La escuadra de Austria cumplió con las expectativas, aunque con muchas más complicaciones de las anticipadas, y celebró su retorno, veintiocho años después, a la fase final de una Copa del Mundo. Se impuso este miércoles por tres goles a uno a Jordania, que generó a los europeos más dificultades de las que el marcador definitivo reflejó.
Animado, quizás, por el sorprendente empate sin goles que Cabo Verde consiguió frente a la campeona de Europa, España, el equipo jordano, otro participante primerizo en una Copa del Mundo, mostró su intención de continuar con la sorpresa de los equipos menos conocidos.
Esto resultó algo más sencillo al contar con un futbolista como Mousa Al-Tamari, quien dejó de lado las discusiones con su entrenador acerca de la ubicación de la línea de presión y se concentró en lo que mejor sabe hacer: aparecer constantemente por todo el frente de ataque.
Sin embargo, si la rapidez del extremo del Rennes francés no sorprendió a nadie, más inesperada fue la audacia del joven Odeh Fakhoury, quien a los diecisiete minutos estuvo cerca de inaugurar el marcador con un potente tiro desde fuera del área, obligando al portero austriaco Alex Schlager a realizar una destacada intervención.
Nada pudo hacer, no obstante, el guardameta jordano Yazzed Abu Laila para evitar que cuatro minutos después, en el minuto veintiuno, el mediocampista Romano Schimd estableciera el uno a cero con un formidable derechazo desde la media luna del área.

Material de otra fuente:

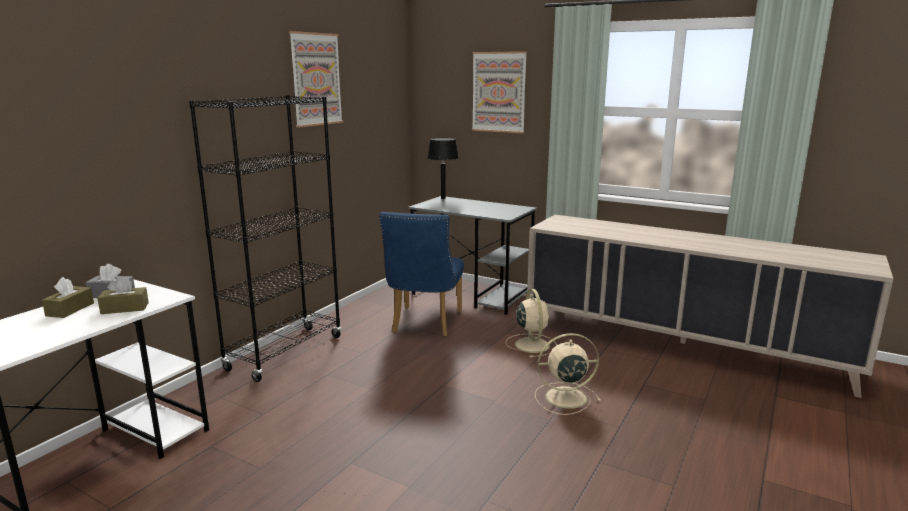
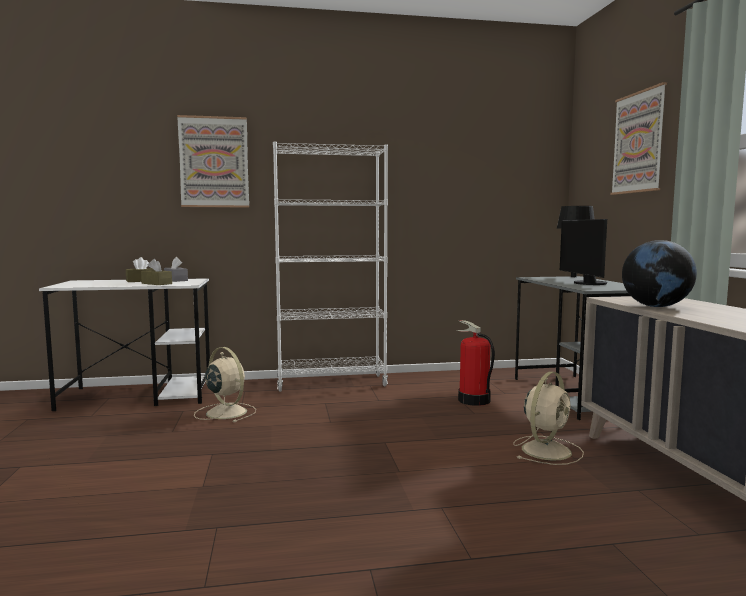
camera: 50 degrees right, 10 degrees down
(285, 353) = (331, 383): black bookcase -> white bookcase
(316, 79) = (421, 140): picture -> picture (214, 162)
(424, 324) = (473, 400): blue chair -> fire extinguisher
(480, 208) = (586, 283): none -> monitor
(564, 398) = (471, 502): beige fan -> beige fan (225, 412)
(588, 231) = (656, 306): none -> globe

Un gol que, lejos de intimidar al conjunto jordano, impulsó a los dirigidos por el marroquí Jamal Sellami a avanzar y tomar el control del partido frente a una Austria que, a pesar de su ventaja en el marcador, nunca se sintió cómoda.
De hecho, Jordania tuvo antes del descanso dos oportunidades claras para igualar el partido, pero a los veintidós minutos el travesaño impidió que el cabezazo de Ali Olwan terminara en gol, y en el minuto treinta y cuatro fue el portero Schlager quien detuvo el remate del delantero jordano.
No obstante, nada ni nadie pudo evitar que, al tercer intento, el atacante árabe finalmente lograra introducir el balón en la portería, igualando el marcador a uno a los cincuenta minutos, al culminar un veloz contraataque con un disparo potente y preciso.
Ante este escenario inesperado, el entrenador austriaco Ralf Rangnick intentó revertir la situación con un triple cambio, sumado al que ya había realizado justo después del descanso con la entrada de Marko Arnautovic al campo de juego.
El delantero del Estrella Roja no tardó en confirmar su reputación de goleador al aprovechar una mala salida del portero Abu Laila tras un saque de esquina para anotar el dos a uno a los sesenta y ocho minutos.
Este gol no fue validado en el marcador después de que las imágenes de vídeo confirmaran que el jugador austriaco Stefan Posch había tocado el balón con la mano antes de pasarlo a Arnautovic.
Pero ya nada podía detener a Austria, que, a los setenta y siete minutos, volvió a explotar las deficiencias de Jordania en el juego aéreo con otro centro lateral que Yazan Alarab, uno de los jugadores destacados del equipo árabe, introdujo en su propia portería, poniendo el marcador dos a uno.
Una acción desafortunada que pareció aniquilar las esperanzas de una Jordania que, cada vez más exhausta, concedió en el tiempo de descuento todo lo que no había permitido durante el resto del encuentro. Austria aprovechó esto para ampliar su ventaja en el marcador con un gol de penalti superados los cien minutos de juego.